Мне очень трудно дается осознание того, что я не прежняя: не могу слазить на чердак и выйти на крышу, не могу взбежать или стремглав спуститься с лестницы, не могу неожиданно нагрянуть в любое время суток в хоспис, не могу сделать обход, чтобы показать вам, у кого из больных неудобно для него стоит тумбочка, что лежит больной неудобно, что конъюнктивит у него, стоматит, что кожа сухая и нужно не только его долить, но и два-три раза в день обработать кожу кремом для тела, которого нет в карманах халата каждого из вас, что вы забываете причесывать больных по утрам и в течение дня и что небритый мужчина — ваша промашка, что вот здесь надо снять невротические массы с пролежня больше, а что здесь лапарацентез или торакоцентез делать еще рано, что вот это выслушиваемое ослабленное дыхание в нижних отделах — это завтра пневмония, и надо срочно длительно (весь день) поворачивать больного, делать с ним дыхательную гимнастику; что необработанные ногти на руках и ногах — это ваша лень, что запах от тела — это не от болезни и старости, а от того, что вы не помыли больного; что сидящий рядом родственник пациента не используется вами как помощник, вы не смогли занять его трудом полезным и т.д.
На выездной службе — я не иду на контрольный визит, не отзваниваю родственникам.

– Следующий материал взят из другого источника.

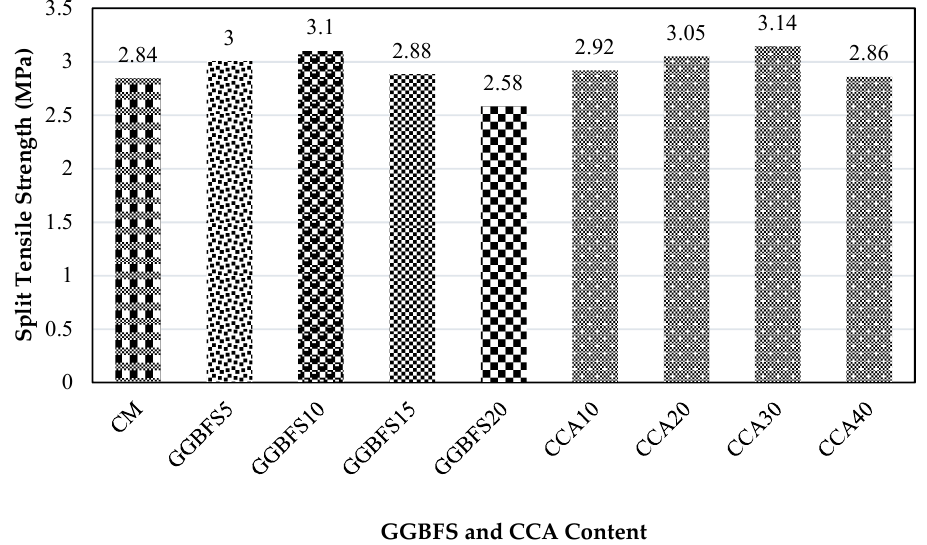
Figure 12. Splitting tensile strength of concrete containing GGBFS and CCA.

Я рефлексирую, я физически не могу этого сделать и по возрасту, и по болезни. И выходит, что в работе меня видели ну 10—12 человек из персонала, а все позже пришедшие должны или верить «старикам» на слово про былую Веру, или думать, что она просто «карась-идеалист», которая на конференциях только читает морали. Справедливо? Нет.

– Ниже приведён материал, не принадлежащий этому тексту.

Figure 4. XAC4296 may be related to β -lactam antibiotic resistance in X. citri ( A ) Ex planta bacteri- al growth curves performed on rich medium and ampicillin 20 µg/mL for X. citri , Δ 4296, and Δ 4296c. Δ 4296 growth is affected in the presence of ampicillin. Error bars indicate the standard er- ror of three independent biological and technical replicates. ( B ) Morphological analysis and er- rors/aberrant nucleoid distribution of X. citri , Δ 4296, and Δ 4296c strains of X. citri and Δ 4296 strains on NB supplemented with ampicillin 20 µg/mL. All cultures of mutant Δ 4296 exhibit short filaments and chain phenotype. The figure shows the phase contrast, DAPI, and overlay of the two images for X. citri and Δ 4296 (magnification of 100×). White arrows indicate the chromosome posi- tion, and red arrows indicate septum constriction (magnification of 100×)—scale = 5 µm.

Потому что среди вас есть достаточно людей, которые все это знают, но все ждут, что я стану прежней. Не стану. У меня другой этап жизни.
Я не могу гореть — это противоестественно. Я могу светить мягким долгим светом, зная, что у меня в хосписе есть ученики, помощники. И когда мои помощники осознают это, как, кажется, осознаю я, хоспис останется на должной высоте.

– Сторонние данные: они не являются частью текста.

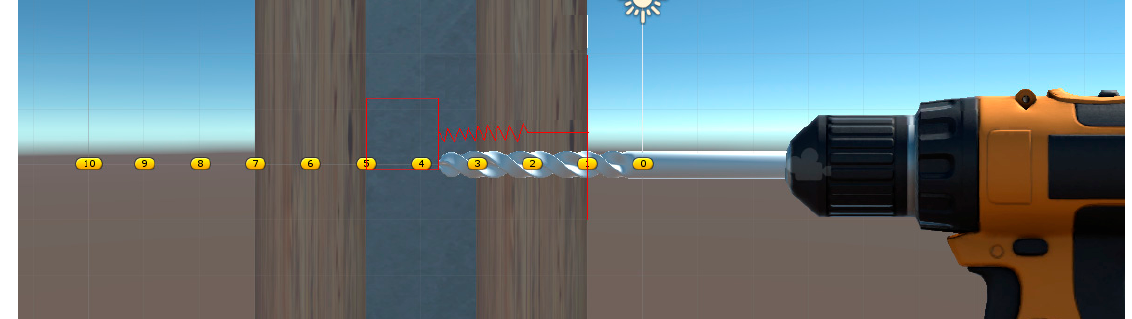
Figure 4. Spring–mass layered model for the Touch 3D Stylus haptic device.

А если не осознают — придут люди, которые не верят словам, не подкрепленным делами, — и хоспис преобразится: персонал будет все циничнее, лицемернее, лживее, корыстнее. Ну какое-то время еще поживет по инерции на былой репутации и… кончится. Этого не должно произойти. Ничто в хосписе не должно кануть в Лету, уйти в никуда.
Вы должны понять, что моя роль теперь иная — я должна быть, а вы должны нести. Любовь и добро. Что все, что сделано в хосписе, — не слова, это действие, дело. И дело должно продолжаться. Продолжаться естественно, искренне, с любовью, дружелюбно, с пониманием того, что все там будем и что в служении больному — наше будущее. Как мы с ними, так и с нами будет.
Я приношу вам глубокую благодарность за радость сотрудничества, приношу всем, с кем работаю десятилетие или чуть меньше. Я приношу свои извинения тем, которые не видели меня в работе раньше, а слышат только обращенные слова, не подкрепляемые делом. Я хочу, чтобы вы на работу ходили с удовольствием, какой бы тяжелой она ни была. Я хочу, чтобы с работы ушли все те (надеюсь, что их нет или их ничтожно мало), кто не верит хосписным заповедям и у кого слова расходятся с делом, кто циничен и считает, что все провозглашаемое мною в хосписе — пустые слова.
Я верю, что все, сказанное мною сегодня, не воспринимается вами как прощание или, не дай Бог, принятие моего поражения. Я верю, что все, мною сказанное, — призыв к действию, к тому, чтобы в хоспис никогда не входили незваные гости — ложь, цинизм, лицемерие».